■ **WHAT TO PRODUCE**:
Lines below that include "Analândia" are the answer; copy each one.

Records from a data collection
=== Section Start ===

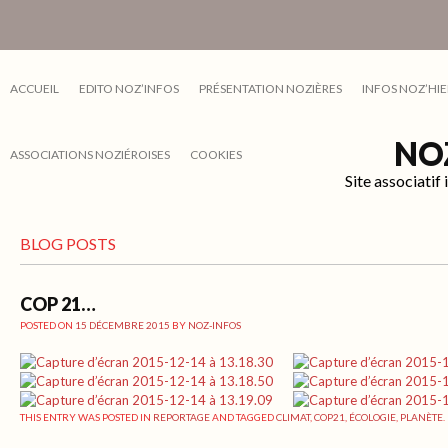
ACCUEIL
EDITO NOZ’INFOS
PRÉSENTATION NOZIÈRES
INFOS NOZ’HIE
NO
ASSOCIATIONS NOZIÉROISES
COOKIES
Site associati
BLOG POSTS
COP 21…
POSTED ON
15 DÉCEMBRE 2015
BY
NOZ-INFOS
THIS ENTRY WAS POSTED IN
REPORTAGE
AND TAGGED
CLIMAT
,
COP21
,
ÉCOLOGIE
,
PLANÈTE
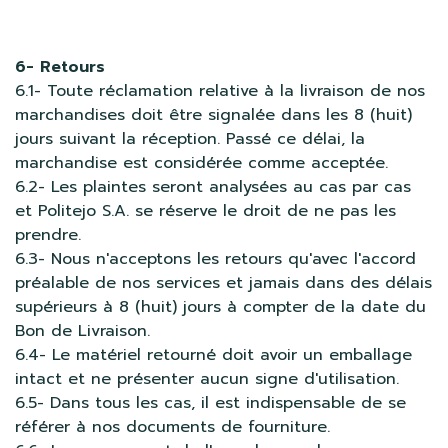
6- Retours
6.1- Toute réclamation relative à la livraison de nos
marchandises doit être signalée dans les 8 (huit)
jours suivant la réception. Passé ce délai, la
marchandise est considérée comme acceptée.
6.2- Les plaintes seront analysées au cas par cas
et Politejo S.A. se réserve le droit de ne pas les
prendre.
6.3- Nous n'acceptons les retours qu'avec l'accord
préalable de nos services et jamais dans des délais
supérieurs à 8 (huit) jours à compter de la date du
Bon de Livraison.
6.4- Le matériel retourné doit avoir un emballage
intact et ne présenter aucun signe d'utilisation.
6.5- Dans tous les cas, il est indispensable de se
référer à nos documents de fourniture.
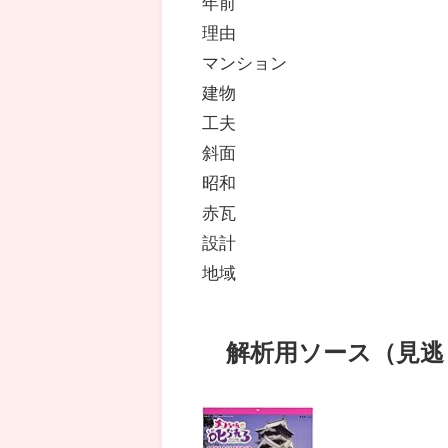
年前
理由
マンション
建物
工夫
斜面
昭和
赤瓦
設計
地域
解析用ソース（見逃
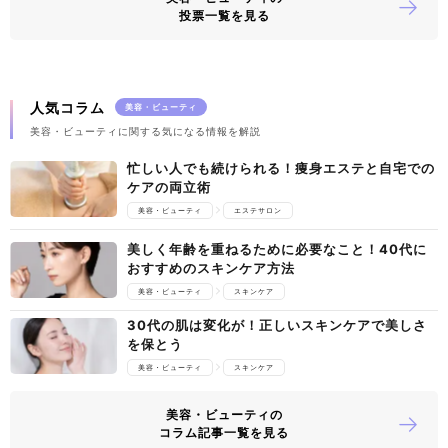
投票一覧を見る
人気コラム
美容・ビューティ
美容・ビューティに関する気になる情報を解説
忙しい人でも続けられる！痩身エステと自宅での
ケアの両立術
美容・ビューティ
エステサロン
美しく年齢を重ねるために必要なこと！40代に
おすすめのスキンケア方法
美容・ビューティ
スキンケア
30代の肌は変化が！正しいスキンケアで美しさ
を保とう
美容・ビューティ
スキンケア
美容・ビューティの
コラム記事一覧を見る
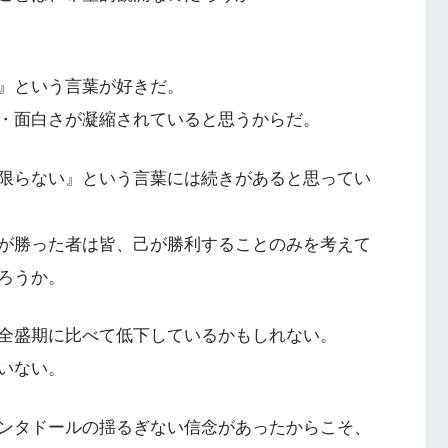
』という言葉が好きだ。
・面白さが凝縮されていると思うからだ。
限らない』という言葉には続きがあると思ってい
が勝った者は皆、己が勝利することのみを考えて
ろうか。
全盛期に比べて低下しているかもしれない。
いない。
ンタドールの揺るぎない信念があったからこそ、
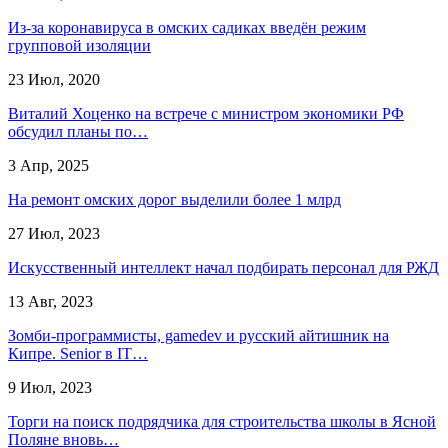
Из-за коронавируса в омских садиках введён режим
групповой изоляции
23 Июл, 2020
Виталий Хоценко на встрече с министром экономики РФ
обсудил планы по…
3 Апр, 2025
На ремонт омских дорог выделили более 1 млрд
27 Июл, 2023
Искусственный интеллект начал подбирать персонал для РЖД
13 Авг, 2023
Зомби-программисты, gamedev и русский айтишник на
Кипре. Senior в IT…
9 Июл, 2023
Торги на поиск подрядчика для строительства школы в Ясной
Поляне вновь…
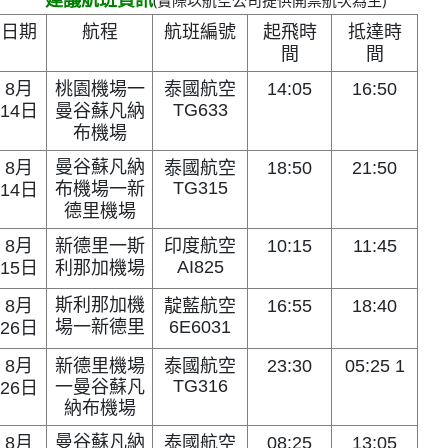
日期
航程
航班編號
起飛時
抵達時
間
間
泰國航空
8月
桃園機場
一
14:05
16:50
TG633
14日
曼谷蘇凡納
布機場
泰國航空
曼谷蘇凡納
8月
18:50
21:50
TG315
布機場
一
新
14日
德里機場
印度航空
8月
新德里
一
斯
10:15
11:45
AI825
15日
利那加機場
靛藍航空
斯利那加機
8月
16:55
18:40
場
一
新德里
6E6031
26日
泰國航空
8月
新德里機場
23:30
05:25 1
TG
316
一
曼谷蘇凡
26
日
納布機場
泰國航空
曼谷蘇凡納
8月
08:25
13:05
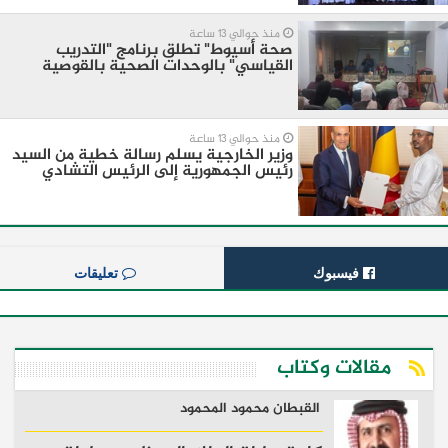
منذ حوالي 13 ساعة
صحة أسيوط" تطلق برنامج "التدريب
القياسي" بالوحدات الصحية بالقوصية
منذ حوالي 13 ساعة
وزير الخارجية يسلم رسالة خطية من السيد
رئيس الجمهورية إلى الرئيس التشادي
فيسبوك
تعليقات
مقالات وكتاب
القبطان محمود المحمود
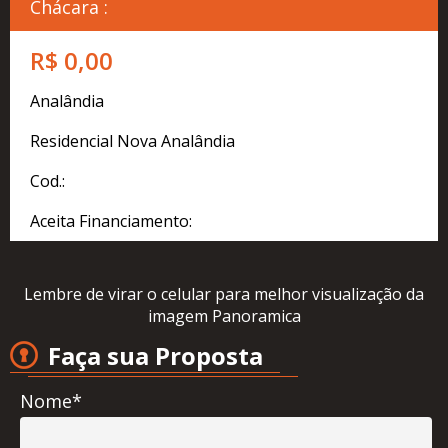
Cadastre
Chácara :
seu
Imóvel
R$ 0,00
Simulador
Analândia
Financeiro
Residencial Nova Analândia
Localização
Cod.:
Contato
Aceita Financiamento:
Lembre de virar o celular para melhor visualização da
imagem Panoramica
Faça sua Proposta
Nome*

=== Section End ===

■ **FINISHED EXERCISE**:
Analândia
Residencial Nova Analândia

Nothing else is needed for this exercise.